Objetivo 1:
Transcreva sem qualquer alteração, do texto sobre a excursão do Flamengo, a parte que começa com as palavras "Foi uma única" e termina com "horas para chegar.".

═══ Trecho de origem

O regresso do Flamengo à região foi em 1964, em longa excursão por Europa, África e Oriente Médio antes do Campeonato Carioca. Foi um jogo só em Beirute, capital do Líbano, com goleada sobre a seleção nacional diante de 15 mil pessoas. Entre elas, 100 soldados brasileiros das tropas da ONU (Organização das Nações Unidas) no Canal de Suez, palco de conflitos na época.

Foi uma única partida no país na ocasião, mas poderiam ter sido duas. O clube chegou a marcar com o Sport-Varren Kickers, que era o quarto colocado do Campeonato da Alemanha Ocidental, mas a federação alemã vetou o amistoso em cima da hora porque o time só tinha sido liberado para um jogo.

A viagem para o Líbano já começou com confusão. O Rubro-Negro saiu da Monróvia, na Libéria, mas teve seu voo atrasado. O motivo? Esqueceram de um jogador. O meio-campo Nelson havia ficado dormindo no hotel, distante no aeroporto, e demorou cerca de duas horas para chegar.

Foi nesse trajeto que o presidente rubro-negro, Fadel Fadel, juntou-se à delegação levando cartas das famílias para os jogadores, que passariam dois meses viajando. O dirigente também carregou na mala jornais cariocas, mas só as páginas esportivas, para reprovação do técnico Flávio Costa, que se interessava por política e queria notícias do Brasil durante a Ditadura Militar.

Um relato curioso foi registrado pelo "Jornal do Brasil", que enviou um correspondente nessa viagem. O meia Jarbas comprou um rádio de pilha e ficou preocupado por causa do idioma que ouviu ao ligar o aparelho: "Se soubesse disso, comprava um rádio no Rio, porque, apesar de mais caro, pelo menos falaria em português", disse o jogador em declaração reproduzida pelo jornal.

Dificuldades em Arábia Saudita e Kuwait

  • 01/03/1974 - Flamengo 2 x 2 Seleção da Arábia Saudita (ARA)
  • 03/03/1974 - Flamengo 3 x 2 Seleção do Kuwait (KUW)

══════
═══ Registros fornecidos

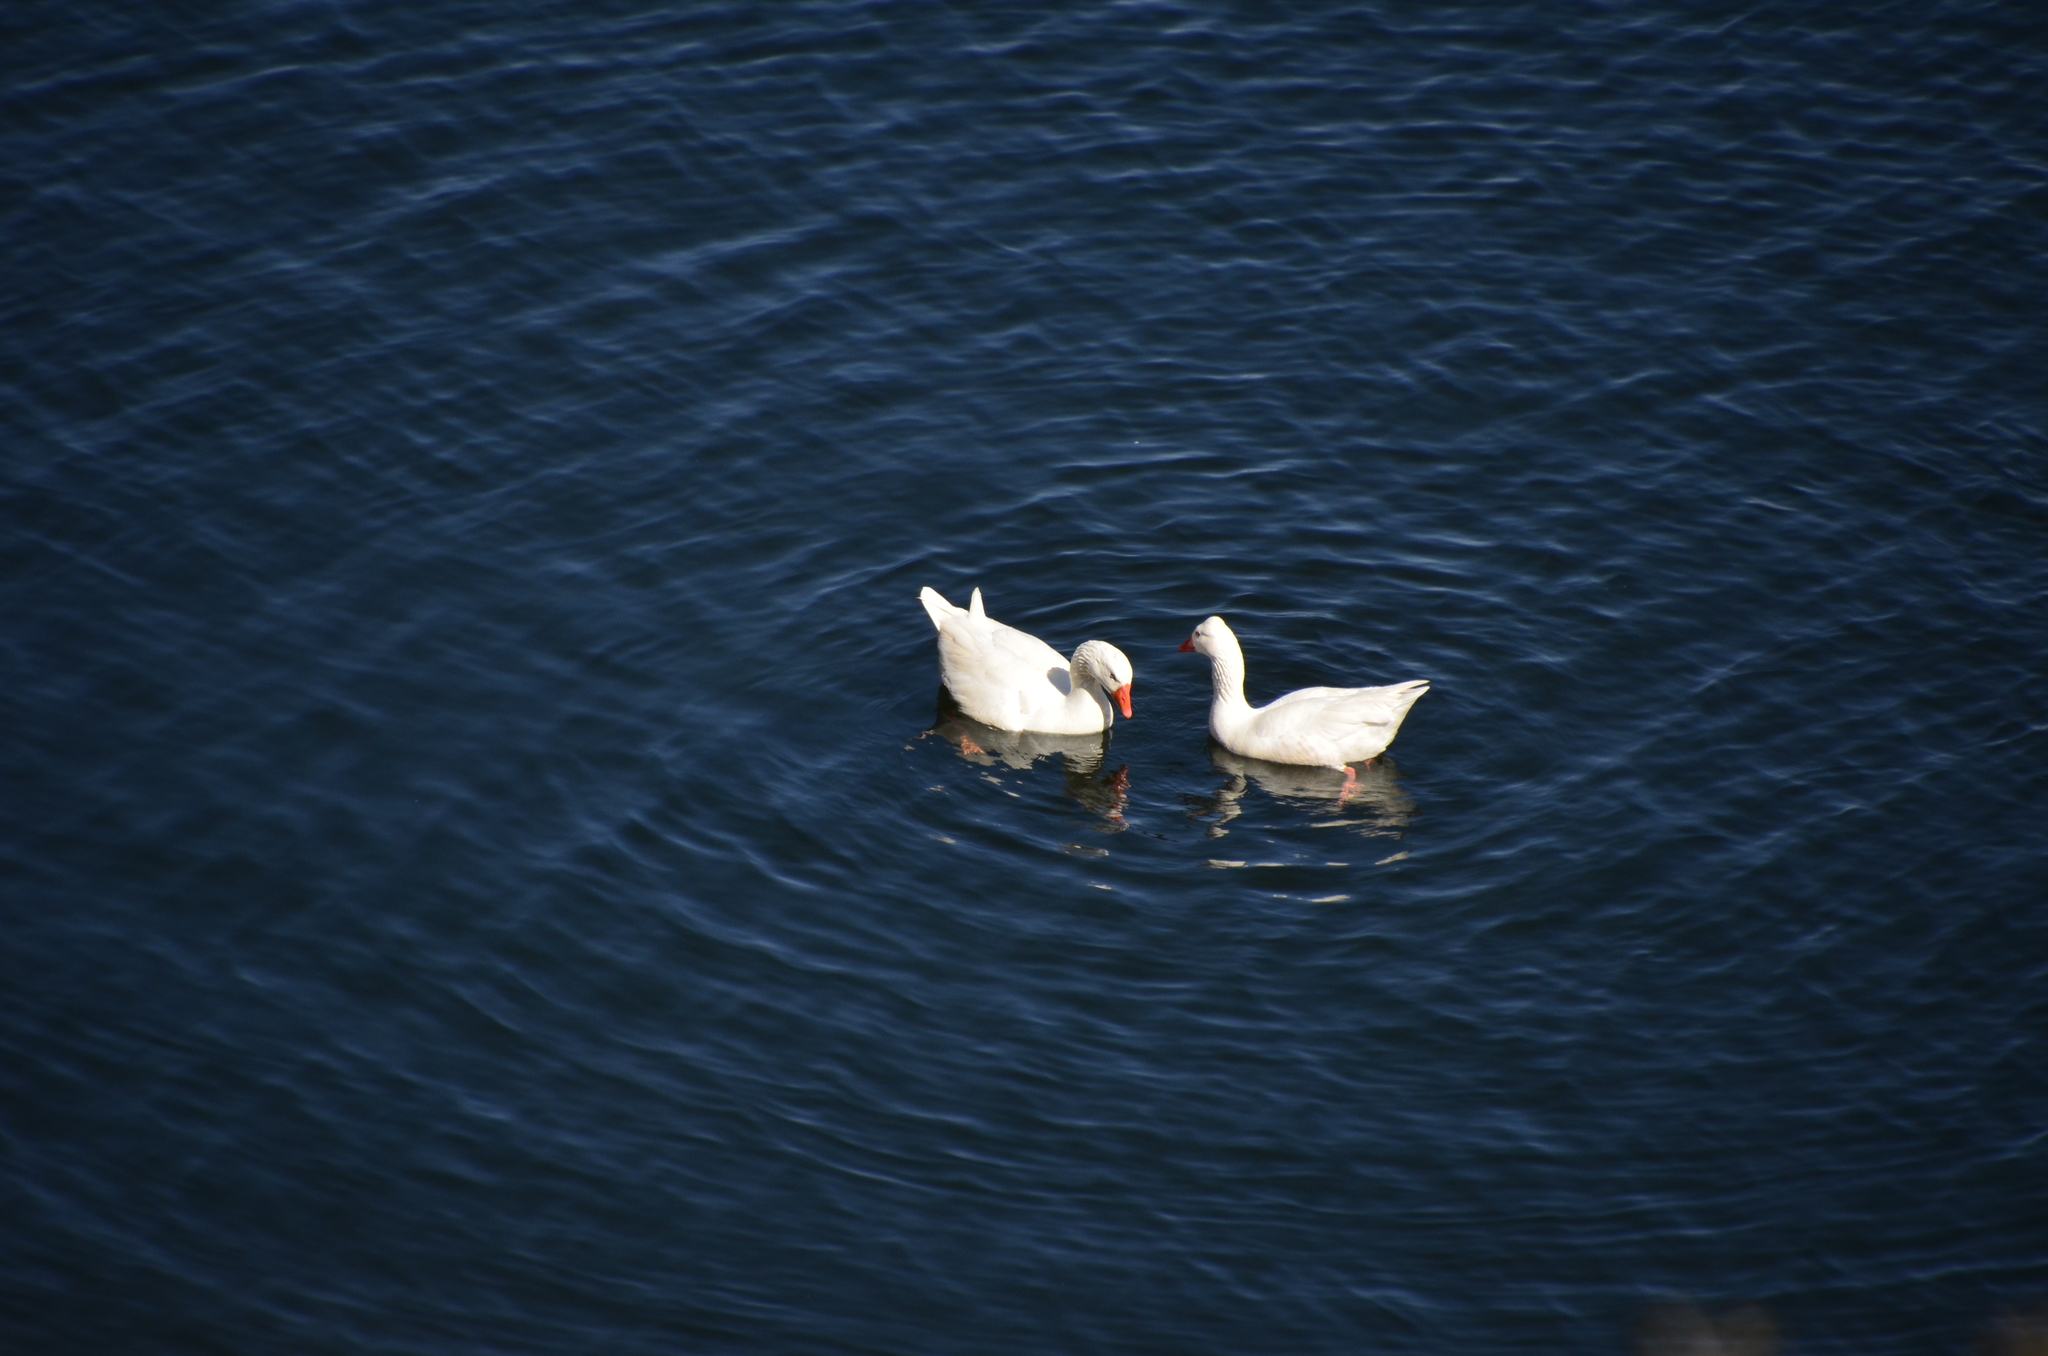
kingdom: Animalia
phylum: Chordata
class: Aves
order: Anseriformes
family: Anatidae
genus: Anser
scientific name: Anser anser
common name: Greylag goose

══════

Objetivo 2:
Apresente as linhas de todos os registros acima como uma lista JSON de strings, com uma string para cada linha e sem as linhas em branco. Deixe as imagens fora da resposta.

Resposta correta 1:
Foi uma única partida no país na ocasião, mas poderiam ter sido duas. O clube chegou a marcar com o Sport-Varren Kickers, que era o quarto colocado do Campeonato da Alemanha Ocidental, mas a federação alemã vetou o amistoso em cima da hora porque o time só tinha sido liberado para um jogo.

A viagem para o Líbano já começou com confusão. O Rubro-Negro saiu da Monróvia, na Libéria, mas teve seu voo atrasado. O motivo? Esqueceram de um jogador. O meio-campo Nelson havia ficado dormindo no hotel, distante no aeroporto, e demorou cerca de duas horas para chegar.

Resposta correta 2:
[
  "kingdom: Animalia",
  "phylum: Chordata",
  "class: Aves",
  "order: Anseriformes",
  "family: Anatidae",
  "genus: Anser",
  "scientific name: Anser anser",
  "common name: Greylag goose"
]